Der „Deutsche“ hatte in der angelsächsischen Filmindustrie lange Zeit einen ähnlichen Ruf wie der Teufel im Christentum: Er war das Böse an sich, ein Feindbild, ein Buhmann.
Dass sich die Zeiten geändert haben, kann man an dem britischen Film „Niemandsland“ ablesen, der am 11. April in die Kinos kommt. Darin geht eine von Englands Kinostar Keira Knightley gespielte britische Offiziersgattin im kriegszerstörten Hamburg mit einem Deutschen fremd. Nun kann man leicht dem Deutschen die Schuld in die Schuhe schieben, dass eine intakte Ehe in die Brüche geht. Doch der vom schwedischen Schauspieler (warum eigentlich kein Deutscher?) Alexander Skarsgård gespielte Hamburger Stefan Lubert ist selbst eine sehr sympathische und vom Bombenkrieg als tragisches Opfer gezeichnete Figur.
Der Film, der im Winter 1946 spielt, ist in mehrfacher Hinsicht bemerkenswert. So drückt eine ausländische Filmproduktion, in die allerdings auch deutsche Fördergelder flossen, ernsthaftes Interesse an den deutschen Bombenopfern aus. Dazu brauchte es gut 75 Jahre, bis nämlich eine Enkelgeneration die Handlungen ihrer Großeltern hinterfragte.
Im Fall von „Niemandsland“ verarbeitete der Waliser Autor Rhidian Brook die Geschichte seines Großvaters, der als britischer Besatzungsoffizier im zerstörten Hamburg lebte. Im Roman, der 2013 als „The Aftermath“ erschienen ist, wie im Film wird erzählt, wie er eine Villa mit Elbblick in dem von den Bomben verschonten Stadtteil Blankenese requiriert, wobei er den Hausherren, einen Architekten, nicht ganz aus dem eigenen Haus vertreibt und ihn samt Tochter gnädigerweise im Dachgeschoss wohnen lässt.
Damit ist die Konstellation einer „Ménage à trois“ gegeben, wobei sich die frisch angereiste Offiziersgattin Rachael anfangs Mühe gibt, nicht mit dem Feind zu fraternisieren.

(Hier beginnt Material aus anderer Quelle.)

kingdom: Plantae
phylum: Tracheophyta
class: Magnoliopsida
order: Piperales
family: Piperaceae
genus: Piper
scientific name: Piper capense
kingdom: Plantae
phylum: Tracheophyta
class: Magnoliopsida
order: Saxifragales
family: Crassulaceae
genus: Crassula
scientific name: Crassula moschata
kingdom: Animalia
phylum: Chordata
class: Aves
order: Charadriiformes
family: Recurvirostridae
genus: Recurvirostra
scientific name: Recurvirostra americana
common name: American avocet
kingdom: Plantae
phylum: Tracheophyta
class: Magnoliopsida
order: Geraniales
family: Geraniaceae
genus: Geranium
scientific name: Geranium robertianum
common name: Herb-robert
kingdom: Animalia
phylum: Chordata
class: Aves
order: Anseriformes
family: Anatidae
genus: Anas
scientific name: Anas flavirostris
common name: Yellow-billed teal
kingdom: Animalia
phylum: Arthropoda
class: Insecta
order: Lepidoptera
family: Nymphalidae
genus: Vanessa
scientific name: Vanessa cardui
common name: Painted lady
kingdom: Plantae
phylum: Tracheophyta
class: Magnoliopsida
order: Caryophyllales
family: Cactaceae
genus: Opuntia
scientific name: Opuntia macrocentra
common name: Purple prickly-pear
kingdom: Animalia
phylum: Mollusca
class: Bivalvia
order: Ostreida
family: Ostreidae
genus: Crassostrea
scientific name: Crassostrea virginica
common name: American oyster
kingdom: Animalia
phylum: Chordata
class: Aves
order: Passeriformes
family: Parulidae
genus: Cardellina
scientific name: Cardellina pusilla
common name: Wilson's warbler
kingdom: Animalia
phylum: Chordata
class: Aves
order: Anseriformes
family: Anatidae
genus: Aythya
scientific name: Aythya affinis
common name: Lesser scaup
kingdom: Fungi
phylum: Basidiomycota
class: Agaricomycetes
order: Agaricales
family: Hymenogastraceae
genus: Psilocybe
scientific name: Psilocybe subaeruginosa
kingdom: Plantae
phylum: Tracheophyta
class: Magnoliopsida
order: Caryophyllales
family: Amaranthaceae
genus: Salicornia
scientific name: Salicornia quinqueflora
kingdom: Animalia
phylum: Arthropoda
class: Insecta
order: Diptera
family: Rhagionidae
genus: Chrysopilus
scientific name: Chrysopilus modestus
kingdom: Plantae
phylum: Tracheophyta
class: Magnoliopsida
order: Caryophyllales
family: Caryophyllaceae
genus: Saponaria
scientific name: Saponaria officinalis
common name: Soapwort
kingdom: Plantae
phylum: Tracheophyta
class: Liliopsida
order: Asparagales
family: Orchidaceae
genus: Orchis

Einem Deutschen, so lernt sie, reicht man nicht die Hand zur Begrüßung.
Überhaupt spricht der Film unbequeme Wahrheiten aus, die vor allem für das angelsächsische Publikum neu sein dürften. Bei dem im Juli 1943 durch den von britischen Bombern entfachten Feuersturm wird die Zahl von 40000 getöteten Hamburgern genannt, und es wird erwähnt, dass in nur einer Nacht so viele Bomben auf Hamburg fielen wie in London während des gesamten Krieges.
Mithilfe digitaler Effekte hat man die Kriegszerstörungen einigermaßen realistisch dargestellt. Die Stadt Prag, in der man ein paar Ruinen fand, war beim Dreh so etwas wie das Double für Hamburg, und auch Luberts Villa steht nicht an der Elbe, sondern an der Moldau. Immerhin fanden die Innenaufnahmen, wo sich Rachael nicht mit einem Bauhaus-Sessel von Mies van der Rohe anfreunden kann, in einem Schloss nahe Hamburg statt.
Das mit internationalen Stars besetzte Kinodrama – als Rachaels Mann ist noch Australiens Filmheld Jason Clarke mit von der Partie – gibt sich alle Mühe, das deutsche Kriegsleiden ins rechte Licht zu rücken. Allerdings kommt diese Gutmenschen-Geschichte von Deutschen und Briten nur schleppend voran. Das historische Korsett scheint den Schauspielern die Luft zum Atmen zu nehmen, und zwischen Knightley und Skarsgård funkt es nie wirklich. Dass zur dramatischen Überspitzung auch noch „Werwolf“-Attentate mit ins Spiel gebracht werden, macht die Sache nicht spannender.